[Biopython-dev] Properties names in command line wrappers

Tue May 5 13:58:04 UTC 2009

On Tue, May 5, 2009 at 1:36 PM, Brad Chapman <chapmanb at 50mail.com> wrote:
>
> Could we support both the original argument and optional human
> readable arguments? I know the code in Application is a bit
> hard coded for the first argument as the real name and the last
> argument as the readable name; the cleanest solution would be to
> generalize this to have multiple names where it makes sense.

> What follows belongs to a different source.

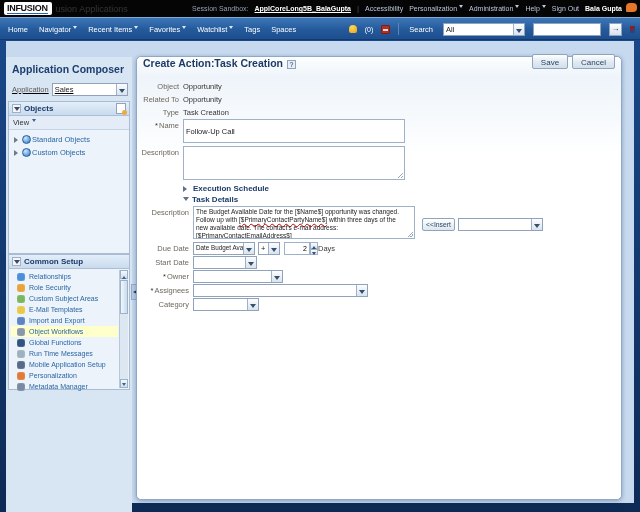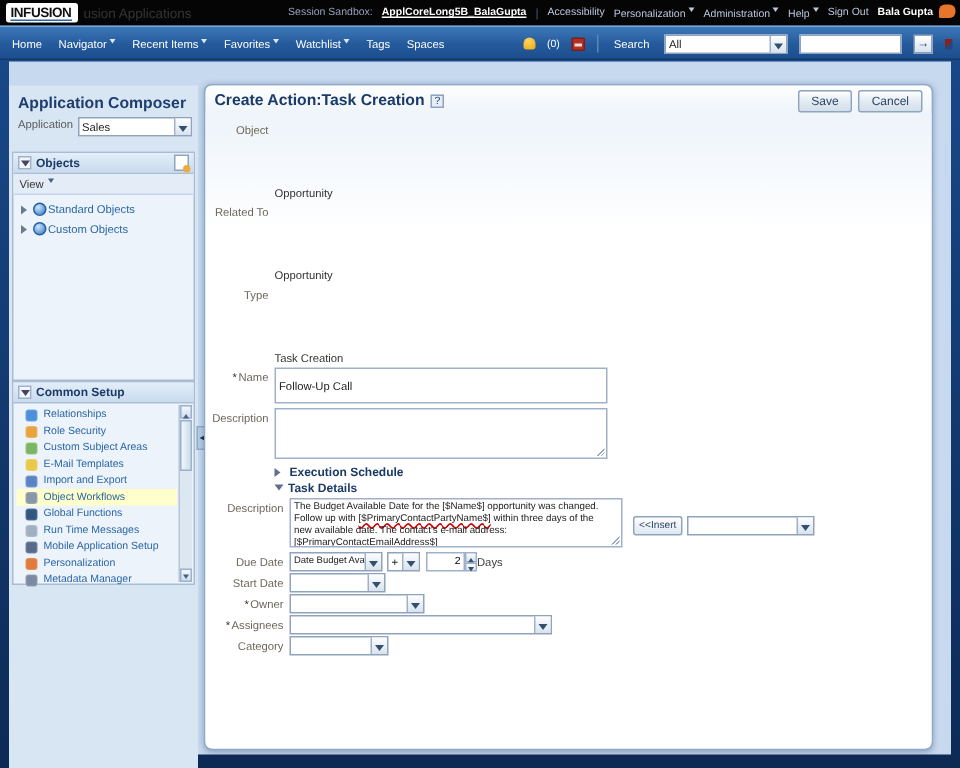"Create Action:Task Creation" .mp-header { align-items: center -> flex-end; padding: 1px 6px -> 8px 6px }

You mean for these BLAST examples, create two properties "a" and
"nprocessors", both controlling the "-a" parameter, and also two
properties "A" and "window_size" both controlling "-A"?  From a code
point of view, this would be moderately straight forward - but I'm not
convinced about this.

> More practically, it always makes sense to have the low level
> standard arguments from the program itself. Even if it is
> non-intuitive like BLASTs switches, people who already understand
> the program can just use their existing knowledge without any
> specific knowledge of how Biopython.

Yes :)

Personally I initially found it very frustrating when using the
Bio.Blast.NCBIStandalone.blastall wrapper because the NCBI switches
had all been given friendly names, and it wasn't clear without looking
at the source code what mapped to what.  As a minor change, I think
the Bio.Blast.NCBIStandalone.blastall docstring should actually
include the real NCBI switch used by each Biopython keyword.

> Where someone wants to support more useful names, they can
> add those in.

So that we cater to those familiar with the NCBI command line
arguments, but also give a more human alternative?  On the downside,
it means there are two ways to set these parameters.  Also, if we go
down this route for consistency for all command line wrappers we may
want to invent more human readable aliases (if the tool arguments are
too cryptic).  We are also opening up a potential problem if the tool
later adds a new argument whose name clashes with one of our
inventions.  Also would we care about the lack of consistency between
tools (e.g. infile versus input?), and should we try and be consistent
in our new names?

I favour using only a single property for each parameter, with the
name as similar as possible to the actual command line switch (i.e.
property name "a" for "-a", not "nprocessors").  Note each property
would have a docstring which will say what is it for ("Number of
processors to use.").

In the case of the existing blastall wrapper in
Bio.Blast.Applications, I would use change names=["-a", "nprocessors"]
to ["-a", "nprocessors", "a"], meaning "a" (last entry) would be the
property name used, "-a" (first entry) would be used for the actual
command line string.  I would keep the "nprocessors" alias for
backwards compatibility only - all three aliases would be available to
the (legacy) method set_parameter.

> You have been digging around in this so probably have a good idea
> how hard this is to implement practically. If it's a pain, I'd argue
> to just have the original arguments now, and the useful names can do
> on a todo list.

It is certainly possible, although probably a bit tedious due to
changing the "boilerplate" code.

Peter